2006-02-21 19:44:54

Ex-Vatikanbankchef Marcinkus tot


Der amerikanische Erzbischof Paul Marcinkus ist in der Nacht zum Dienstag in Phoenix im US-Bundesstaat Arizona im Alter von 84 Jahren verstorben. Marcinkus war durch seine Funktion als Chef der Vatikanbank "Istituto per le Opere di Religione" (IOR) international in die Schlagzeilen geraten. Die Medien tauften ihm "der Bankier Gottes". Zuvor hatte Marcinkus, der aus einer litauisch-amerikanischen Familie stammte, unter anderem als Leibwächter Papst Pauls VI. Aufsehen erregt. Beim Philippinen-Besuch Pauls VI. im Jahr 1970 rettete er dem Papst bei einem Attentatsversuch das Leben.

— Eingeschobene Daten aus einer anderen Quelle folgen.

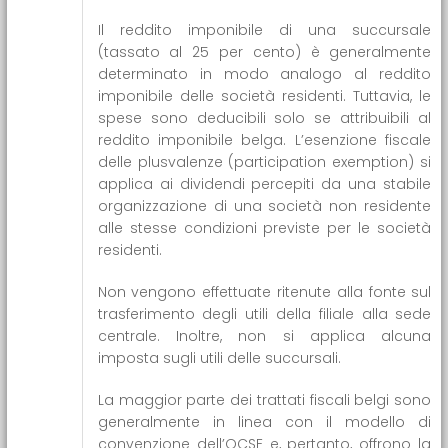
Il reddito imponibile di una succursale
(tassato al 25 per cento) è generalmente
determinato in modo analogo al reddito
imponibile delle società residenti. Tuttavia, le
spese sono deducibili solo se attribuibili al
reddito imponibile belga. L’esenzione fiscale
delle plusvalenze (participation exemption) si
applica ai dividendi percepiti da una stabile
organizzazione di una società non residente
alle stesse condizioni previste per le società
residenti.
Non vengono effettuate ritenute alla fonte sul
trasferimento degli utili della filiale alla sede
centrale. Inoltre, non si applica alcuna
imposta sugli utili delle succursali.
La maggior parte dei trattati fiscali belgi sono
generalmente in linea con il modello di
convenzione dell’OCSE e, pertanto, offrono la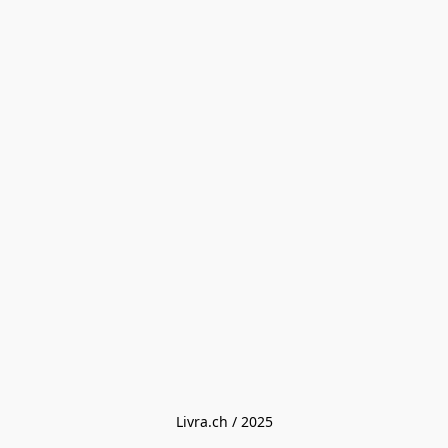
Livra.ch / 2025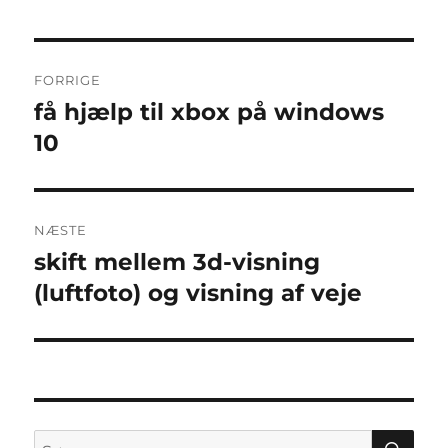
Indlægsnavigation
FORRIGE
få hjælp til xbox på windows
Forrige
indlæg:
10
NÆSTE
skift mellem 3d-visning
Næste
indlæg:
(luftfoto) og visning af veje
SØ
Søg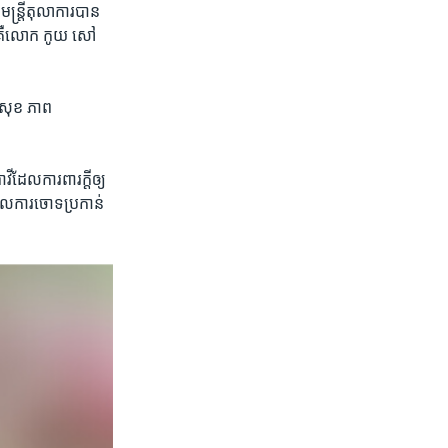
មន្ត្រី​តុលាការ​បាន​
ួរ​គឺ​លោក ​កូយ សៅ ​
តង​សុខ ភាព​
​ដែល​ការពារ​ក្តី​ឲ្យ​
ចោល​ការ​ចោទ​ប្រកាន់​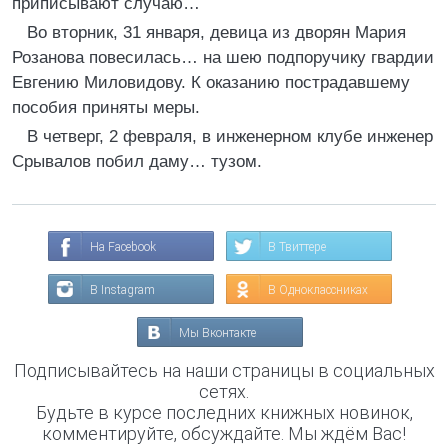
приписывают случаю…
Во вторник, 31 января, девица из дворян Мария
Розанова повесилась… на шею подпоручику гвардии
Евгению Миловидову. К оказанию пострадавшему
пособия приняты меры.
В четверг, 2 февраля, в инженерном клубе инженер
Срывалов побил даму… тузом.
На Facebook
В Твиттере
В Instagram
В Одноклассниках
Мы Вконтакте
Подписывайтесь на наши страницы в социальных
сетях.
Будьте в курсе последних книжных новинок,
комментируйте, обсуждайте. Мы ждём Вас!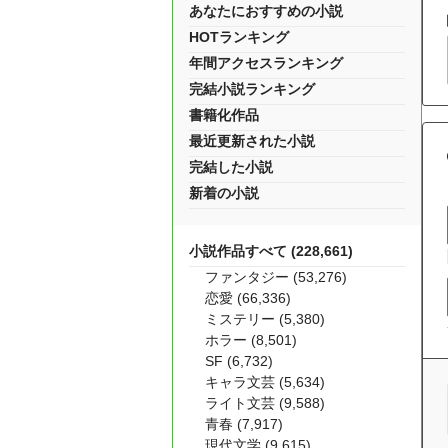
あなたにおすすめの小説
HOTランキング
年間アクセスランキング
完結小説ランキング
書籍化作品
最近更新された小説
完結した小説
新着の小説
小説作品すべて (228,661)
ファンタジー (53,276)
恋愛 (66,336)
ミステリー (5,380)
ホラー (8,501)
SF (6,732)
キャラ文芸 (5,634)
ライト文芸 (9,588)
青春 (7,917)
現代文学 (9,615)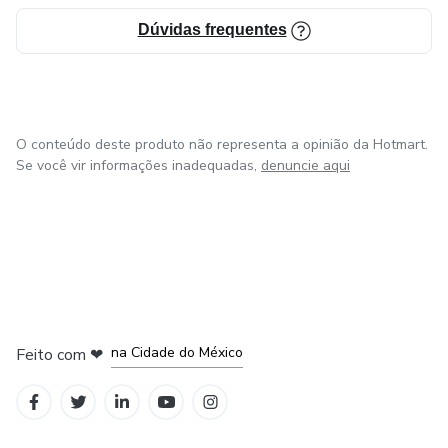
Dúvidas frequentes
O conteúdo deste produto não representa a opinião da Hotmart.
Se você vir informações inadequadas,
denuncie aqui
em Bogotá
em Amsterdam
em Madrid
na Cidade do México
Feito com
❤
em Belo Horizonte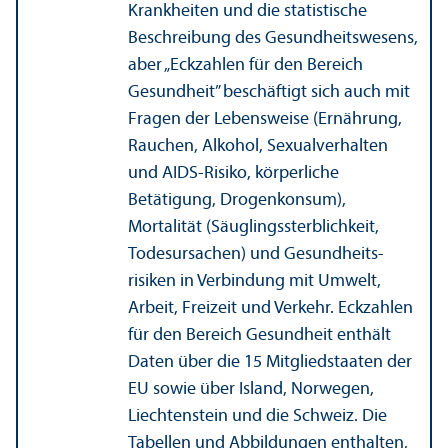
Krankheiten und die statistische
Beschreibung des Gesundheits­wesens,
aber „Eckzahlen für den Bereich
Gesundheit” beschäftigt sich auch mit
Fragen der Lebens­weise (Ernährung,
Rauchen, Alkohol, Sexual­verhalten
und AIDS-Risiko, körperliche
Betätigung, Drogenkonsum),
Mortalität (Säuglingssterblichkeit,
Todesursachen) und Gesundheits­
risiken in Verbindung mit Umwelt,
Arbeit, Freizeit und Verkehr. Eckzahlen
für den Bereich Gesundheit enthält
Daten über die 15 Mitgliedstaaten der
EU sowie über Island, Norwegen,
Liechtenstein und die Schweiz. Die
Tabellen und Abbildungen enthalten,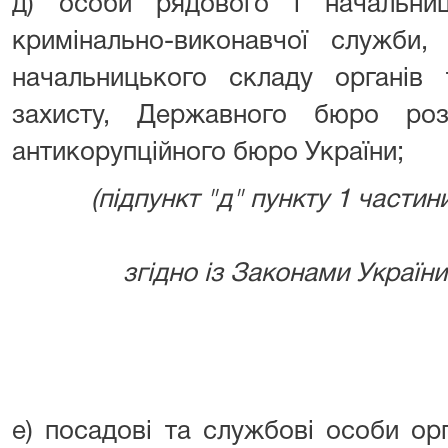
д) особи рядового і начальни
кримінально-виконавчої служби, 
начальницького складу органів т
захисту, Державного бюро розс
антикорупційного бюро України;
(підпункт "д" пункту 1 частини
згідно із Законами України в
е) посадові та службові особи ор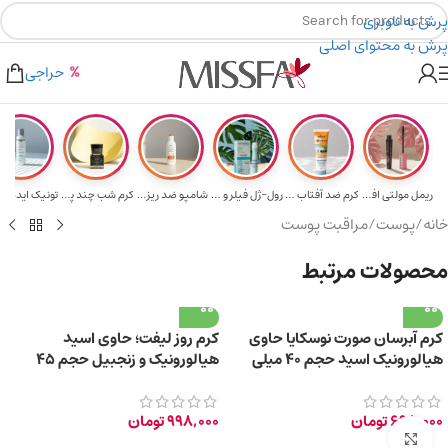
پرش به ناوبری
پرش به محتوای اصلی
هدیه برای خرید های بالای ۵ میلیون تومن
۲٪ تخفیف روی سبد خرید برای روش کارت به کارت
حراجی
ریمل مولتی افکت...
کرم ضد آفتاب حا...
رول-ژل فیلر و م...
شامپو ضد ریزش و...
کرم شب چند پپتی...
تونیک ایده آل 
خانه
/
پوست
/
مراقبت پوست
محصولات مرتبط
کرم آبرسان صورت نوسکایا حاوی
کرم روز لیفت؛ حاوی اسید
هیالورونیک اسید حجم 40 میلی
هیالورونیک و زنجبیل حجم 45
لیتر
میلی لیتر
698,000
تومان
998,000
تومان
برای بزرگ‌نمایی کلیک کنید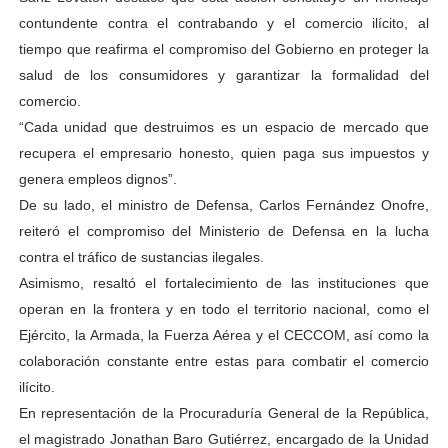
contundente contra el contrabando y el comercio ilícito, al
tiempo que reafirma el compromiso del Gobierno en proteger la
salud de los consumidores y garantizar la formalidad del
comercio.
“Cada unidad que destruimos es un espacio de mercado que
recupera el empresario honesto, quien paga sus impuestos y
genera empleos dignos”.
De su lado, el ministro de Defensa, Carlos Fernández Onofre,
reiteró el compromiso del Ministerio de Defensa en la lucha
contra el tráfico de sustancias ilegales.
Asimismo, resaltó el fortalecimiento de las instituciones que
operan en la frontera y en todo el territorio nacional, como el
Ejército, la Armada, la Fuerza Aérea y el CECCOM, así como la
colaboración constante entre estas para combatir el comercio
ilícito.
En representación de la Procuraduría General de la República,
el magistrado Jonathan Baro Gutiérrez, encargado de la Unidad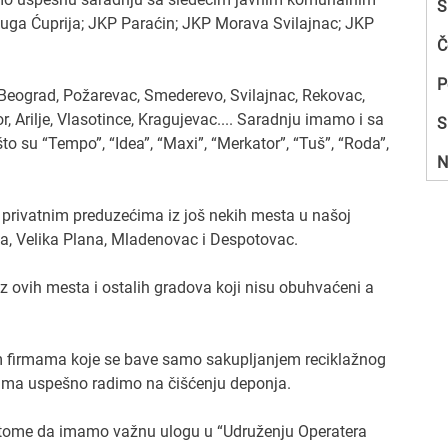
S
uga Ćuprija; JKP Paraćin; JKP Morava Svilajnac; JKP
Č
P
Beograd, Požarevac, Smederevo, Svilajnac, Rekovac,
, Arilje, Vlasotince, Kragujevac.... Saradnju imamo i sa
S
su “Tempo”, “Idea”, “Maxi”, “Merkator”, “Tuš”, “Roda”,
N
privatnim preduzećima iz još nekih mesta u našoj
a, Velika Plana, Mladenovac i Despotovac.
z ovih mesta i ostalih gradova koji nisu obuhvaćeni a
 firmama koje se bave samo sakupljanjem reciklažnog
ovima uspešno radimo na čišćenju deponja.
 tome da imamo važnu ulogu u “Udruženju Operatera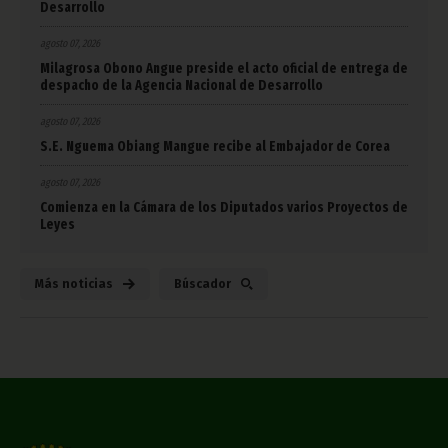
Desarrollo
agosto 07, 2026
Milagrosa Obono Angue preside el acto oficial de entrega de
despacho de la Agencia Nacional de Desarrollo
agosto 07, 2026
S.E. Nguema Obiang Mangue recibe al Embajador de Corea
agosto 07, 2026
Comienza en la Cámara de los Diputados varios Proyectos de
Leyes
Más noticias
Búscador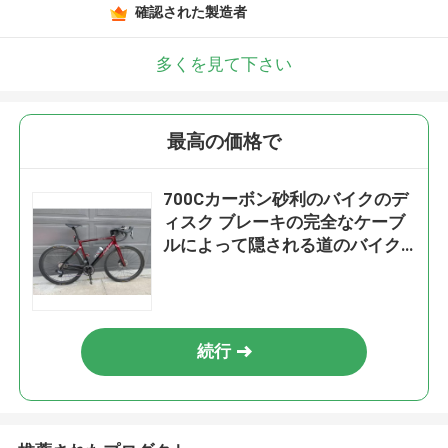
確認された製造者
多くを見て下さい
最高の価格で
700Cカーボン砂利のバイクのデ
ィスク ブレーキの完全なケーブ
ルによって隠される道のバイク
のShimanoのグループ セット
続行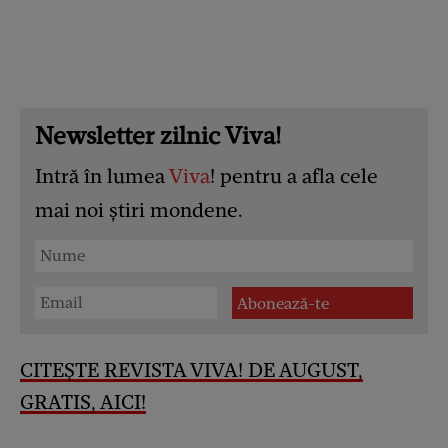
Newsletter zilnic Viva!
Intră în lumea
Viva
! pentru a afla cele
mai noi știri mondene.
CITEȘTE REVISTA VIVA! DE AUGUST,
GRATIS, AICI!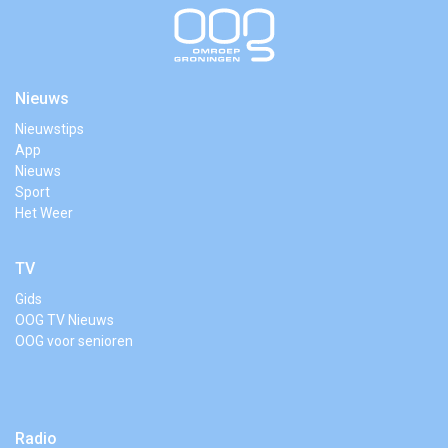
Nieuws
Nieuwstips
App
Nieuws
Sport
Het Weer
TV
Gids
OOG TV Nieuws
OOG voor senioren
Radio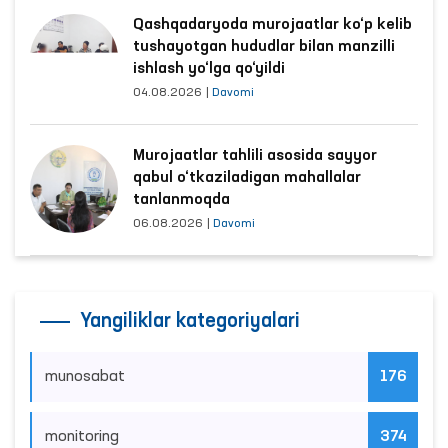
Qashqadaryoda murojaatlar ko‘p kelib
tushayotgan hududlar bilan manzilli
ishlash yo‘lga qo‘yildi
04.08.2026
|
Davomi
Murojaatlar tahlili asosida sayyor
qabul o‘tkaziladigan mahallalar
tanlanmoqda
06.08.2026
|
Davomi
Yangiliklar kategoriyalari
munosabat
176
monitoring
374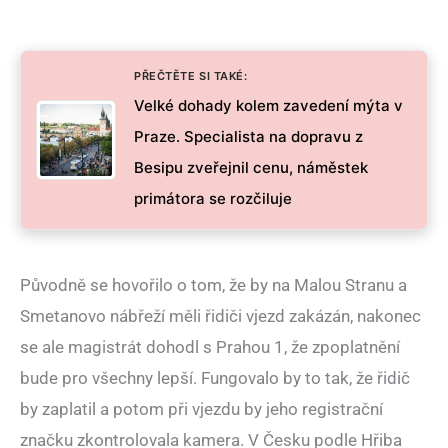
PŘEČTĚTE SI TAKÉ:
Velké dohady kolem zavedení mýta v
Praze. Specialista na dopravu z
Besipu zveřejnil cenu, náměstek
primátora se rozčiluje
Původně se hovořilo o tom, že by na Malou Stranu a
Smetanovo nábřeží měli řidiči vjezd zakázán, nakonec
se ale magistrát dohodl s Prahou 1, že zpoplatnění
bude pro všechny lepší. Fungovalo by to tak, že řidič
by zaplatil a potom při vjezdu by jeho registrační
značku zkontrolovala kamera. V Česku podle Hřiba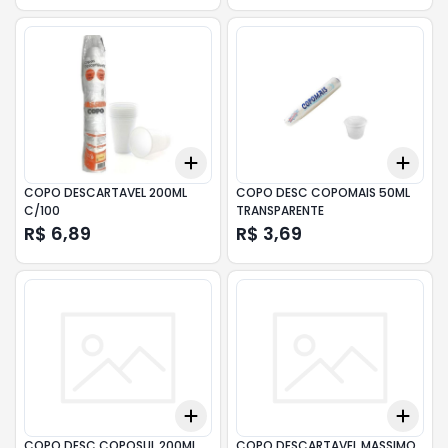
Add
Add
+
3
+
5
+
10
+
3
COPO DESCARTAVEL 200ML
COPO DESC COPOMAIS 50ML
C/100
TRANSPARENTE
R$ 6,89
R$ 3,69
Add
Add
+
3
+
5
+
10
+
3
COPO DESC COPOSUL 200ML
COPO DESCARTAVEL MASSIMO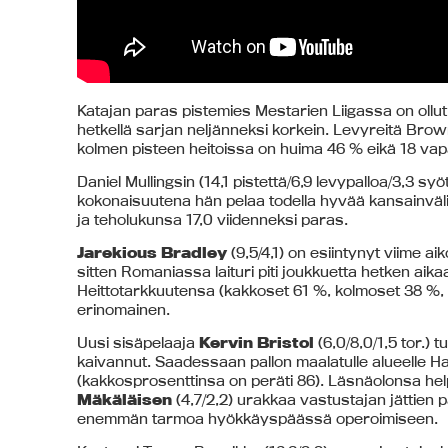
Katajan paras pistemies Mestarien Liigassa on ollu
hetkellä sarjan neljänneksi korkein. Levyreitä Brow
kolmen pisteen heitoissa on huima 46 % eikä 18 vapa
Daniel Mullingsin (14,1 pistettä/6,9 levypalloa/3,3 syö
kokonaisuutena hän pelaa todella hyvää kansainväli
ja teholukunsa 17,0 viidenneksi paras.
Jarekious Bradley
(9,5/4,1) on esiintynyt viime ai
sitten Romaniassa laituri piti joukkuetta hetken aik
Heittotarkkuutensa (kakkoset 61 %, kolmoset 38 %, 
erinomainen.
Uusi sisäpelaaja
Kervin Bristol
(6,0/8,0/1,5 tor.) 
kaivannut. Saadessaan pallon maalatulle alueelle Haiti
(kakkosprosenttinsa on peräti 86). Läsnäolonsa he
Mäkäläisen
(4,7/2,2) urakkaa vastustajan jättien
enemmän tarmoa hyökkäyspäässä operoimiseen.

Das IOR war 1942, mitten im Zweiten Weltkrieg, von Papst Pius XII. gegründet worden, um im Chaos der damaligen Zeit die Finanzierung kirchlicher Aufgaben - vor allem im Bildungs- und Missionsbereich - zu ermöglichen. In den frühen achtziger Jahren geriet das IOR durch den Fall Roberto Calvi - damals Chef des Mailänder "Banco Ambrosiano", des wichtigsten Instituts der traditionellen "katholischen Hochfinanz" in Italien - in die Schlagzeilen. "Banco Ambrosiano" unterhielt enge Geschäftsverbindungen mit der Vatikanbank. "Ambrosiano"-Chef Calvi tauchte unter, wurde aber am 18. Juni 1982 erhängt unter der Blackfriars Bridge in London aufgefunden. Am selben Tag stürzte Calvis Sekretärin, Graziella Corrocher, aus einem Fenster des Bankgebäudes in Mailand zu Tode. In beiden Fällen war sowohl von Selbstmord als auch von Mord die Rede. Der Bankrott des Mailänder Instituts war der größte Bankenzusammenbruch in der italienischen Nachkriegsgeschichte, die genaue Hintergründe liegen bis heute im Dunkeln. Umgerechnet sollen 1,14 Milliarden Euro "verschwunden" sein.
In der Folge musste auch Marcinkus zurücktreten und sich in die USA zurückziehen. Roberto Calvi, dem Mafia-Kontakte nachgesagt wurden, hatte sich mit Bürgschaftsbriefen des damaligen IOR-Chefs Marcinkus riesige Summen verschafft, die jedoch den Zusammenbruch seiner Bank nicht verhindern konnten. Der Vatikan sah sich später veranlasst, im Zuge einer gerichtlichen Diversion freiwillig 250 Millionen US-Dollar an die Gläubiger-Banken zu zahlen. Die Zahlung erfolge, ohne eine subjektive Schuld eingestehen zu müssen, hieß es damals.



Einen Prozess gegen Marcinkus vor einem italienischen Gericht erhinderte der Vatikan mit der Begründung, das IOR unterstehe als vatikanische Einrichtung nicht der italienischen Gerichtsbarkeit. Das italienische Verfassungsgericht gab dem Heiligen Stuhl recht und erklärte am 8. Juni 1989 die gegen den Erzbischof und zwei seiner Mitarbeiter erwirkten Haftbefehle für ungültig.